The callback will be passed in a result object with the following interface:
```ts
interface IncompatibleDependency {
/**
The name of the package that was incompatible.
*/
name: string;
/**
The peer dependency range that was specified.
*/
specifiedPeerDependencyRange: string;
/**
The version that was actually found.
*/
version: string;
}
interface MissingPeerDependency {
/**
The name of the package that was incompatible.
*/
name: string;
/**
The peer dependency range that was specified.
*/
specifiedPeerDependencyRange: string;
}
interface Result {
/**
The `package.json` contents that were resolved from the specified root
directory.
*/
pkg: unknown;
/**
The path to the `package.json` that was resolved from the specified root
directory.
*/
packagePath: string;
/**
The list of peer dependencies that were not found.
*/
incompatibleRanges: IncompatibleDependency[];
/**
The list of peer dependencies that were found, but did not match the
specified semver range.
*/
missingPeerDependencies: MissingPeerDependency[];
}
```
For example, this is how you might override the default error message to customize:
```js
validatePeerDependencies(__dirname, {
handleFailure(result) {
let { missingPeerDependencies, incompatibleRanges } = result;
let missingPeerDependenciesMessage = (missingPeerDependencies || []).reduce(
(message, metadata) => {
return `${message}\n\t* ${metadata.name}: \`${metadata.specifiedPeerDependencyRange}\`; it was not installed`;
},
''
);
let incompatiblePeerDependenciesMessage = (incompatibleRanges || []).reduce(
(message, metadata) => {
return `${message}\n\t* ${metadata.name}: \`${metadata.specifiedPeerDependencyRange}\`; it was resolved to \`${metadata.version}\``;
},
''
);
throw new Error(
`${result.pkg.name} has the following unmet peerDependencies:\n${missingPeerDependenciesMessage}${incompatiblePeerDependenciesMessage}`
);
},
});
```
### assumeProvided
It is sometimes desirable to treat a peer dependency as satisfied even when it would not be considered satisfied under the node resolution algorithm.

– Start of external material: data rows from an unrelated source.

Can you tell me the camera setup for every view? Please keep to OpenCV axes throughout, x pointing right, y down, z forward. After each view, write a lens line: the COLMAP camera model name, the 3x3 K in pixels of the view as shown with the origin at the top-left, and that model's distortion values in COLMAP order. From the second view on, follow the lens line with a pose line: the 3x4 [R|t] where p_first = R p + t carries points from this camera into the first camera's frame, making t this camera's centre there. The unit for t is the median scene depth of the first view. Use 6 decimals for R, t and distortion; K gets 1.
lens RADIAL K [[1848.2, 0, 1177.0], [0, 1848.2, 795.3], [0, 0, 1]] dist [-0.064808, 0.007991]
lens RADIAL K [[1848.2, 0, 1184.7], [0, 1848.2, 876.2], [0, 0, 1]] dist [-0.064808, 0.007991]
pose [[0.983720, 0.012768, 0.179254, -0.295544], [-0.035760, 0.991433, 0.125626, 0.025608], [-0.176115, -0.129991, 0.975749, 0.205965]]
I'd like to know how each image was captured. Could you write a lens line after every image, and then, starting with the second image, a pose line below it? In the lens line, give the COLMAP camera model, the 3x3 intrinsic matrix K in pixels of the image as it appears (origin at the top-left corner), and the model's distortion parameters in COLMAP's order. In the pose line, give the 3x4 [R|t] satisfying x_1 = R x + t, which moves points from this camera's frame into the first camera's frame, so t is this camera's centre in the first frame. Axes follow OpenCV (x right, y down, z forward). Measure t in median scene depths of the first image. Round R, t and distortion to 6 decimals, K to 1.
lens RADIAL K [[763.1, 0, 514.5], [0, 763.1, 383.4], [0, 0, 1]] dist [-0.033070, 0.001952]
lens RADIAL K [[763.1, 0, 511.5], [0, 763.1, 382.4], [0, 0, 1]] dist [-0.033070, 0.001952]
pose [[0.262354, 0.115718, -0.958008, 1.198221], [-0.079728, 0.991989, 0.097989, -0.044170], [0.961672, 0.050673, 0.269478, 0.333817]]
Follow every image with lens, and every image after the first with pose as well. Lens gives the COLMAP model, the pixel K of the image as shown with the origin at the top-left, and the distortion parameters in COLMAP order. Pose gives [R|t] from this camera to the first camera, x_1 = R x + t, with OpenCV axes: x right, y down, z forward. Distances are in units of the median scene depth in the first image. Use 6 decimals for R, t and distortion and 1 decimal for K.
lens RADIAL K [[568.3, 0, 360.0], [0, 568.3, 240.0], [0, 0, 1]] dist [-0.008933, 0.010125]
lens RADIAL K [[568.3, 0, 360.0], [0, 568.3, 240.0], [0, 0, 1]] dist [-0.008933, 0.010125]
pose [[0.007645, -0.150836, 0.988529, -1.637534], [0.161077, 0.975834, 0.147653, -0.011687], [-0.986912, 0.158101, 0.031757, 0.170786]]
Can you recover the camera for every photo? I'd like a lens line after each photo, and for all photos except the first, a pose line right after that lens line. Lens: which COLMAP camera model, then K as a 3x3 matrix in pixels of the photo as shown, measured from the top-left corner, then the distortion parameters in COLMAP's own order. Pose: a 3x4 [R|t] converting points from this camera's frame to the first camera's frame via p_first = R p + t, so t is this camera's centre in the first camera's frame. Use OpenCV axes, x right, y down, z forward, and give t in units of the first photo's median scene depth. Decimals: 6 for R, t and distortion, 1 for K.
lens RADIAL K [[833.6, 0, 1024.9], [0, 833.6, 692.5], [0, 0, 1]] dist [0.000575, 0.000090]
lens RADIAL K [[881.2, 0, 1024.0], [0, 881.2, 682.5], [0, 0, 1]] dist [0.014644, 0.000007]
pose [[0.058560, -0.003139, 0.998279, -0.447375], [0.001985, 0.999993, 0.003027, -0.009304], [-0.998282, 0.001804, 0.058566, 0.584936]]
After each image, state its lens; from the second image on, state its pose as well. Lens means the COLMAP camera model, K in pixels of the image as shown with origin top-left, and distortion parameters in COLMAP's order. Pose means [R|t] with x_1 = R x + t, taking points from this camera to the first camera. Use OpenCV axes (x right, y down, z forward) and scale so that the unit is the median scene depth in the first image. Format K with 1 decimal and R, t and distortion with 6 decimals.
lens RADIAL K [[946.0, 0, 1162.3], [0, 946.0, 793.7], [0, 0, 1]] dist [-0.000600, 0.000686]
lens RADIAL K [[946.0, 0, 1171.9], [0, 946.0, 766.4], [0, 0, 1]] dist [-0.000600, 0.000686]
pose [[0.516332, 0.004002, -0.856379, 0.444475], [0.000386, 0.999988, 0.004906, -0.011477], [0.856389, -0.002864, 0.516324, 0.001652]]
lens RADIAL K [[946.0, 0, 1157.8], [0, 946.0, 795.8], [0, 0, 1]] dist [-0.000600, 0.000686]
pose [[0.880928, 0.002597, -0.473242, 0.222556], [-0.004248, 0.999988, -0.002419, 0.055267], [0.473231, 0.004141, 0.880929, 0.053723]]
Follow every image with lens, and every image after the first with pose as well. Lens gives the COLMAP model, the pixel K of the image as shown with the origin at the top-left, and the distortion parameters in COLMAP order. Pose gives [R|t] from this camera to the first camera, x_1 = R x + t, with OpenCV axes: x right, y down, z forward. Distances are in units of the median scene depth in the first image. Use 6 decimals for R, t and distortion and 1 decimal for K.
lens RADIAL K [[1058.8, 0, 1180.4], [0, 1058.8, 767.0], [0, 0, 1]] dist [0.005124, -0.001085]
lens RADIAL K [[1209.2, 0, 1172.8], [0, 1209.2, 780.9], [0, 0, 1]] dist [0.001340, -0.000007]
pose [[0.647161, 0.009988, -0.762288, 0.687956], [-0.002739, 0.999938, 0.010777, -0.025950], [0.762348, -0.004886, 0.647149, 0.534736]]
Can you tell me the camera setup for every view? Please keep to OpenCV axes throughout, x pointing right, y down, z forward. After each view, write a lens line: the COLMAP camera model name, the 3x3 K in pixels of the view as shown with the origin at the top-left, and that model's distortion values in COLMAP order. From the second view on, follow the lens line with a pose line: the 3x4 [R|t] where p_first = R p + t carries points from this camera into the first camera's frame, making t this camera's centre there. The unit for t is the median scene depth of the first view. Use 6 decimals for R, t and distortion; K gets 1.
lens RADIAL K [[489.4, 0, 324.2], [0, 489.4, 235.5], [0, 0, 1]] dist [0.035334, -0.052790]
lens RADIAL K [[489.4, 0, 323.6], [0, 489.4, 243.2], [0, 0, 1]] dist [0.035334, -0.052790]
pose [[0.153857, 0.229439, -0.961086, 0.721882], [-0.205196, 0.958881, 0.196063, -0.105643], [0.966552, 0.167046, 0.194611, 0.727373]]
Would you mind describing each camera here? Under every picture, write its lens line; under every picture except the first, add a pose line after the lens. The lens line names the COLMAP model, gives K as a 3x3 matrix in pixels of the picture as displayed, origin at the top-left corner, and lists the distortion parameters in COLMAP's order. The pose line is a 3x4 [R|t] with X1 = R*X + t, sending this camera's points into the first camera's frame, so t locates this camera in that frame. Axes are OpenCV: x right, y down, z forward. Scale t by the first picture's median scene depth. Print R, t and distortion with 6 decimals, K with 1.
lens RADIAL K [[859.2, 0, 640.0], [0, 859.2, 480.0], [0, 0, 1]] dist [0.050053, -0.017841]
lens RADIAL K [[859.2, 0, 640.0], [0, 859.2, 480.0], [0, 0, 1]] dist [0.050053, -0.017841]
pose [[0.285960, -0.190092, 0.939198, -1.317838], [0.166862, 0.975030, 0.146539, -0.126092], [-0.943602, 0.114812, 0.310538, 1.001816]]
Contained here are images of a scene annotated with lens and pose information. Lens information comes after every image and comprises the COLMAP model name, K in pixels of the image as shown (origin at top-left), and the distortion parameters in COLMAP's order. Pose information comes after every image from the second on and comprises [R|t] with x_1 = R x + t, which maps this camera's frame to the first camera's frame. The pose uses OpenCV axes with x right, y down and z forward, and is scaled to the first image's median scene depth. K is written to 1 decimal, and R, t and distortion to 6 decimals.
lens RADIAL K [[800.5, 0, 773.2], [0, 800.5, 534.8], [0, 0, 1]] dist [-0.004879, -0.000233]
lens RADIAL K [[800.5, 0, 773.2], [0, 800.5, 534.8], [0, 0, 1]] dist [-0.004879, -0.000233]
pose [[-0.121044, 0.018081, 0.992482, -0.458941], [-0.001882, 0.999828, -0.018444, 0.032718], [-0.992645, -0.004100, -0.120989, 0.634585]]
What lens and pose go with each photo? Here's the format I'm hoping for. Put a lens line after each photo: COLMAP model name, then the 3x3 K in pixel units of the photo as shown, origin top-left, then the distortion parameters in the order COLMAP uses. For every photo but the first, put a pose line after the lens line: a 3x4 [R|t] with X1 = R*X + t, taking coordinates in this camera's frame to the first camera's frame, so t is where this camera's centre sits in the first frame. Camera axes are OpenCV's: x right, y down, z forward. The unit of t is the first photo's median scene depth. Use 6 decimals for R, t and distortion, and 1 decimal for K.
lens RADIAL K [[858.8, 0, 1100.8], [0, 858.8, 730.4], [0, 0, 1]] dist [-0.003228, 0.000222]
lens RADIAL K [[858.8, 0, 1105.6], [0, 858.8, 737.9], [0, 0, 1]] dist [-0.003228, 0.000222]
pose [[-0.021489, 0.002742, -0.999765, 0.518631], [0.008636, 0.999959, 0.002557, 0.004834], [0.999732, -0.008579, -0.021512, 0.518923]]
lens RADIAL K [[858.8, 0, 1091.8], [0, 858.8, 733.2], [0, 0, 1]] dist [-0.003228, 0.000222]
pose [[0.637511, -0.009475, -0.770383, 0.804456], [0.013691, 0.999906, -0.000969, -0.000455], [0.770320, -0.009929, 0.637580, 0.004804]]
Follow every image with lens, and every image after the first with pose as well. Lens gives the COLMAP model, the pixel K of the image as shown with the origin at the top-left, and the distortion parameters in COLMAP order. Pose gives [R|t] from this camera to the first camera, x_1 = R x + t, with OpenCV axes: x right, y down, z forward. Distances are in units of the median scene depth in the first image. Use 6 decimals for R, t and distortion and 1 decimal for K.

For example an ember addon may consider itself to satisfy the peer dependency requirements of one of its own dev dependencies during local development.
```js
const assumeProvided = require('validate-peer-dependencies').assumeProvided;
// subsequent calls to validatePeerDependencies will assume some-package is available and will resolve to version 1.2.3
assumeProvided({ name: 'some-package', version: '1.2.3' });
// for the more common case of the package assuming itself to be available during development, the following is the likely preferred invocation
assumeProvided(require('./package.json'));
```
Note that assumptions are global, since peer dependency validation may be occurring in different instances of `validate-peer-dependencies`.
### Disabling checks via Environment Variables
It can be helpful to disable checks when doing certain kinds of testing (e.g. testing a pre-release with breaking changes to see whether any of the changes **actually* break a user).
This can be done with the environment variables `VALIDATE_PEER_DEPENDENCIES` and `IGNORE_PEER_DEPENDENCIES`.
* `VALIDATE_PEER_DEPENDENCIES=false` disables all validation. Any other value is ignored
* `IGNORE_PEER_DEPENDENCIES=foo,bar` disablesa peer dependency validatation for `foo` and `bar`
## Requirements
[Active versions](https://nodejs.org/en/about/releases/) of Node are supported.
## License
This project is licensed under the [MIT License](LICENSE.md).